**CONSEGNA 1:**
Raccogli dai dati tutte le righe in cui compare la stringa "acciaccatura" e ricopiale senza cambiarle.

**TESTO FORNITO:**
Per queste ragioni io credo che se egli avesse ardito di scrivere satire politiche, non l’avrebbe fatte drammatiche ma discorsive, non avrebbe scritto dialoghi ma sermoni, come quelli di Persio e di Giovenale. La satira politica può essere amara, violenta, terribile, rovente quanto vuoi, ma se manca la libertà pubblica, le mancherà il pregio dell’arte, le mancherà quell’aere sereno nel quale vive la ragione e la bellezza.

**CONSEGNA 2:**
Trascrivi per intero il brano sulla satira politica, senza alcuna modifica.

**INSIEME DI DATI:**
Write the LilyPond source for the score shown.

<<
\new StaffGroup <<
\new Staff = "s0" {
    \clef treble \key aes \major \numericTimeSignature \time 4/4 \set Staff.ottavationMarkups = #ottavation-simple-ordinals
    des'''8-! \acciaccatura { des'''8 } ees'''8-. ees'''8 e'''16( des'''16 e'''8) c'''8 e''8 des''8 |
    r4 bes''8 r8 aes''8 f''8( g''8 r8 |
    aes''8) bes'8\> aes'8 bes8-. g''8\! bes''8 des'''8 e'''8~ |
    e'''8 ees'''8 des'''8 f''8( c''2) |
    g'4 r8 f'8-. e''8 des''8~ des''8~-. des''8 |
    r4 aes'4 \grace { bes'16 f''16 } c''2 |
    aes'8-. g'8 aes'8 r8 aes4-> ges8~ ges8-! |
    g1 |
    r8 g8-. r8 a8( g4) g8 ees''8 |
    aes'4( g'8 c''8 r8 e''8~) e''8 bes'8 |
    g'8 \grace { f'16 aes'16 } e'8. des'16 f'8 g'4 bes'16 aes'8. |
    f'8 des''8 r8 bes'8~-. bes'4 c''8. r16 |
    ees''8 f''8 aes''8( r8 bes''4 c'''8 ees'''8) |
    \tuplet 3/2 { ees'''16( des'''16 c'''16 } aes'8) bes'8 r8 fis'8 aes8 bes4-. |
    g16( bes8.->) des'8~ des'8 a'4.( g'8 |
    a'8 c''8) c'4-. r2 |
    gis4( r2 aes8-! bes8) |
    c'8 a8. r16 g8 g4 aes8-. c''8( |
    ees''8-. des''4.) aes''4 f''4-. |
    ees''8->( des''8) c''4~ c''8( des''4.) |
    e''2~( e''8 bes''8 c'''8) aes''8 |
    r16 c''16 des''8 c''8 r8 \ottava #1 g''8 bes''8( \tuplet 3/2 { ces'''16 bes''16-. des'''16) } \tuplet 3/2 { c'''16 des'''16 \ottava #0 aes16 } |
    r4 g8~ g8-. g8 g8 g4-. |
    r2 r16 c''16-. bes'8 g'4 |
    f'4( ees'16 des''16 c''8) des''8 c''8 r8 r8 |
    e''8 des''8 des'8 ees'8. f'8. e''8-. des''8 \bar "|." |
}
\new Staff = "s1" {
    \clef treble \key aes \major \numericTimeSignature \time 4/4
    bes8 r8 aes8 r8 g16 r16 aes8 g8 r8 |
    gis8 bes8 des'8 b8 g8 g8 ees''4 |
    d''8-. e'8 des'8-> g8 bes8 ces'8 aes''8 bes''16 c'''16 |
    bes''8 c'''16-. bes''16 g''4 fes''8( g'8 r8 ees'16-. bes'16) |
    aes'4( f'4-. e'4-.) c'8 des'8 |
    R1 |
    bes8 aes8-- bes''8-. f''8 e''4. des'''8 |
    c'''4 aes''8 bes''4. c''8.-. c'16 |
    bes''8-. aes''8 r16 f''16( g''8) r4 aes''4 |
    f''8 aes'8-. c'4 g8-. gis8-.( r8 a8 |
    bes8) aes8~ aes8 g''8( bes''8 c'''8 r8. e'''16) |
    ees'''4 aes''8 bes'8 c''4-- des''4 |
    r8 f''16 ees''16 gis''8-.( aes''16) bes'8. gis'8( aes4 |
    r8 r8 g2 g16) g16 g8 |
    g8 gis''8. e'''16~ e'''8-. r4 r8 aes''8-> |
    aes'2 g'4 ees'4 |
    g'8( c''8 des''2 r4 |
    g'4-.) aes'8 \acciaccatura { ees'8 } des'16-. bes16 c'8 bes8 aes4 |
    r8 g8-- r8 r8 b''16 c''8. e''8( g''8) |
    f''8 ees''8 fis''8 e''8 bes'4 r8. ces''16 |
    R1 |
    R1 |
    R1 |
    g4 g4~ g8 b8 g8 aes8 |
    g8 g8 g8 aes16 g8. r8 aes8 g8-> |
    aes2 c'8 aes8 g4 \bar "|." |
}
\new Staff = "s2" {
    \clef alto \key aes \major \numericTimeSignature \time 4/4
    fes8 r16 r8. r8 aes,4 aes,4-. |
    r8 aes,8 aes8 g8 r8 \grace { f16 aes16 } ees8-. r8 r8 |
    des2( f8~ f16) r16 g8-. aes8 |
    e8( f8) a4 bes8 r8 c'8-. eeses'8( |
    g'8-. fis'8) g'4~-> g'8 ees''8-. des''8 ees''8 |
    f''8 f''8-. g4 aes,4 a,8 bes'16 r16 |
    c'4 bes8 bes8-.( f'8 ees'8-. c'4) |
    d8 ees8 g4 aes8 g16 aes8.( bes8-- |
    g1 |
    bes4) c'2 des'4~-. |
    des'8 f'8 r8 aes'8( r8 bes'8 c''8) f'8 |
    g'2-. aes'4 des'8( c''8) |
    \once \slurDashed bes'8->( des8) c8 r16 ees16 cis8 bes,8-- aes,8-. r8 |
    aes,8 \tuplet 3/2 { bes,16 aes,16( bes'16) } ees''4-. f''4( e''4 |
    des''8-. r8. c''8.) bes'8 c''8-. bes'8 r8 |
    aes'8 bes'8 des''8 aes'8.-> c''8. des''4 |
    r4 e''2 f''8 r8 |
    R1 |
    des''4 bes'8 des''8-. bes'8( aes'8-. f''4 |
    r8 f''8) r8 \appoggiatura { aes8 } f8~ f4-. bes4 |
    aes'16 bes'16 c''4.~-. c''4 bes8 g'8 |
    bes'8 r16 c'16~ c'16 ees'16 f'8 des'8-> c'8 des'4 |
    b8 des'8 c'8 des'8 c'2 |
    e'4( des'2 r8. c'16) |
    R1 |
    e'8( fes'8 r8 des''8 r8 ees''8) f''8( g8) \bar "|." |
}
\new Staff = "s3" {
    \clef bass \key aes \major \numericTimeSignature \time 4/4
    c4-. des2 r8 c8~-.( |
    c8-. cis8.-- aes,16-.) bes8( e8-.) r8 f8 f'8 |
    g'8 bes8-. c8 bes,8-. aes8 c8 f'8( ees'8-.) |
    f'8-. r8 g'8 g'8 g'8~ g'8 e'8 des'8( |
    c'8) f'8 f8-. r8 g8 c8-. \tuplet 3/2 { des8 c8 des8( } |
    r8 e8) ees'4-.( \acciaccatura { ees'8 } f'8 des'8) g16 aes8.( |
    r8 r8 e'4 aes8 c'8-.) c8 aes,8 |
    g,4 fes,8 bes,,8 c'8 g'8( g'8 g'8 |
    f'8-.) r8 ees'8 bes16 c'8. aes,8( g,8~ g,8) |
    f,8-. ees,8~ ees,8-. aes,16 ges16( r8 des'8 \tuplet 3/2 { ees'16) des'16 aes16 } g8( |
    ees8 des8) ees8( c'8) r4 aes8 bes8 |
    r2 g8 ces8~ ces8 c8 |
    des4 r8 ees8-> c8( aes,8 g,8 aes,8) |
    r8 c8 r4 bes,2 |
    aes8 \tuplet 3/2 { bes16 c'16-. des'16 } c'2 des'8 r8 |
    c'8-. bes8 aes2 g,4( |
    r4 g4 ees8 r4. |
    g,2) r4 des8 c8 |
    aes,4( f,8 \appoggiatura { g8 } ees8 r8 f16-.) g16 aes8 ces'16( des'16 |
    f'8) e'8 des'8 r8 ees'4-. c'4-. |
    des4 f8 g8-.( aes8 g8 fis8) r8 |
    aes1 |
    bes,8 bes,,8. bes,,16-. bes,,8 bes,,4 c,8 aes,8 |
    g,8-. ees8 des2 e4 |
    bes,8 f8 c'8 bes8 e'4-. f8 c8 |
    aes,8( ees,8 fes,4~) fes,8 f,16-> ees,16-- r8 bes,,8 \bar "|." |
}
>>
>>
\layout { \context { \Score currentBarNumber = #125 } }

**RISPOSTA COMPLETA 1:**
    des'''8-! \acciaccatura { des'''8 } ees'''8-. ees'''8 e'''16( des'''16 e'''8) c'''8 e''8 des''8 |
    g'4-.) aes'8 \acciaccatura { ees'8 } des'16-. bes16 c'8 bes8 aes4 |
    r8 e8) ees'4-.( \acciaccatura { ees'8 } f'8 des'8) g16 aes8.( |

**RISPOSTA COMPLETA 2:**
Per queste ragioni io credo che se egli avesse ardito di scrivere satire politiche, non l’avrebbe fatte drammatiche ma discorsive, non avrebbe scritto dialoghi ma sermoni, come quelli di Persio e di Giovenale. La satira politica può essere amara, violenta, terribile, rovente quanto vuoi, ma se manca la libertà pubblica, le mancherà il pregio dell’arte, le mancherà quell’aere sereno nel quale vive la ragione e la bellezza.